Dataset entries:
********

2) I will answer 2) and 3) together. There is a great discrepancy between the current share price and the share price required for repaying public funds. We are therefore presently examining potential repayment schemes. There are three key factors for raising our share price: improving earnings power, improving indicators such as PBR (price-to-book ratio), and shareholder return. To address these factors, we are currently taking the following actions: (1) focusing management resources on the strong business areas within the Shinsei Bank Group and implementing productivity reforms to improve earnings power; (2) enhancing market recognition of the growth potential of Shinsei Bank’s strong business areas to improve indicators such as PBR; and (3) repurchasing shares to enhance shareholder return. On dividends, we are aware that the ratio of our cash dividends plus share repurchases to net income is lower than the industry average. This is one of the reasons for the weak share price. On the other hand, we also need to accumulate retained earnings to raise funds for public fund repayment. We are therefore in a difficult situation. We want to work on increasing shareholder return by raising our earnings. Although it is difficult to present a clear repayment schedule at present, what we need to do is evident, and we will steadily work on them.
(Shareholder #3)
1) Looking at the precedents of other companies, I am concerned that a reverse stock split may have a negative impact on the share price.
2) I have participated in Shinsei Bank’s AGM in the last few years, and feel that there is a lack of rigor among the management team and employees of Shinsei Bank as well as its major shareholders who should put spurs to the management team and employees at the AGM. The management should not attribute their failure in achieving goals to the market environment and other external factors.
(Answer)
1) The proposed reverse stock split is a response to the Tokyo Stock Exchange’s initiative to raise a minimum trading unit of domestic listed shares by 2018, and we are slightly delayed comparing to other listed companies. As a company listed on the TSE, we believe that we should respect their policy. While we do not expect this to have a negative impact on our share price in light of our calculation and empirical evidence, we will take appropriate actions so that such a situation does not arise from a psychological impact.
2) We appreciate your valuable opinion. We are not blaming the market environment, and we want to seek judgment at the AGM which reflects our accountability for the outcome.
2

********

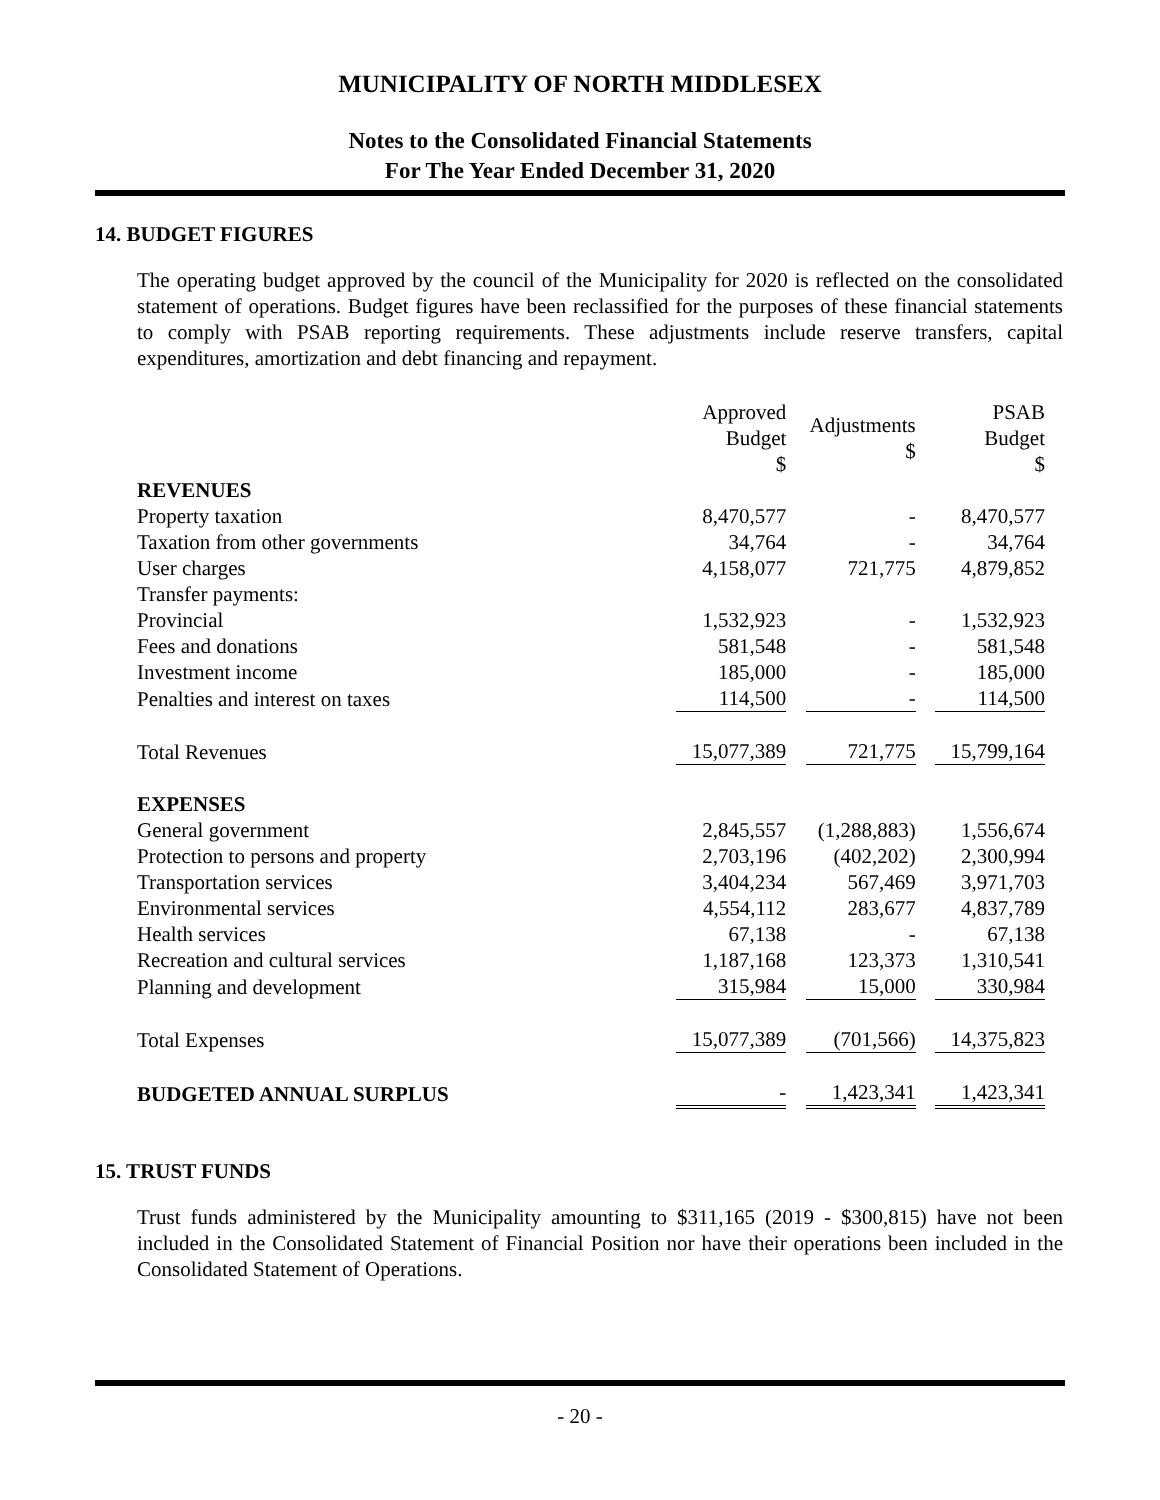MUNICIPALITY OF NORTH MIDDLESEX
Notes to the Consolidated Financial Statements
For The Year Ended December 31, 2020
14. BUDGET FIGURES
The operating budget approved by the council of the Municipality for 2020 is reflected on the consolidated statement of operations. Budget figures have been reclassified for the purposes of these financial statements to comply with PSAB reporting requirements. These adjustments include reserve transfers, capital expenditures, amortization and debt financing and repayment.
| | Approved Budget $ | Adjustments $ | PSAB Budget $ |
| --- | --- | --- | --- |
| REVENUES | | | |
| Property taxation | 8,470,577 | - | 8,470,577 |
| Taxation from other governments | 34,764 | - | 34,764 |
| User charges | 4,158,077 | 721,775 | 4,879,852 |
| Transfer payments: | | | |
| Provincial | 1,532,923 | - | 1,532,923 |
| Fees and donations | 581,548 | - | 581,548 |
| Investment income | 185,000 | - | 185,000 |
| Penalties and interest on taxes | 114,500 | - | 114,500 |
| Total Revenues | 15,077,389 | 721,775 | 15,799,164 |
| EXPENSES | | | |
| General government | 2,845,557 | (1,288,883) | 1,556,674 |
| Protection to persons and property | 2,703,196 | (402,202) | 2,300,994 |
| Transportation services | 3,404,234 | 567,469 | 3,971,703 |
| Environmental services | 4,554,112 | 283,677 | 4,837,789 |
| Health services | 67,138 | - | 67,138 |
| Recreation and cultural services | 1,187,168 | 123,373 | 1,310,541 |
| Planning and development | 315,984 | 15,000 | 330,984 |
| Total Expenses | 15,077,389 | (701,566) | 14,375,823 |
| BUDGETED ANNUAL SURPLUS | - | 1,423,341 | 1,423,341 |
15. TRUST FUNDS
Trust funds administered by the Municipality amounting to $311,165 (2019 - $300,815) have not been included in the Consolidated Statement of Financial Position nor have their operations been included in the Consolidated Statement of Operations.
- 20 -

********

*TASK TO CARRY OUT:* For this exercise, copy every line of the data that holds "Total".

*RESULT:*
| Total Revenues | 15,077,389 | 721,775 | 15,799,164 |
| Total Expenses | 15,077,389 | (701,566) | 14,375,823 |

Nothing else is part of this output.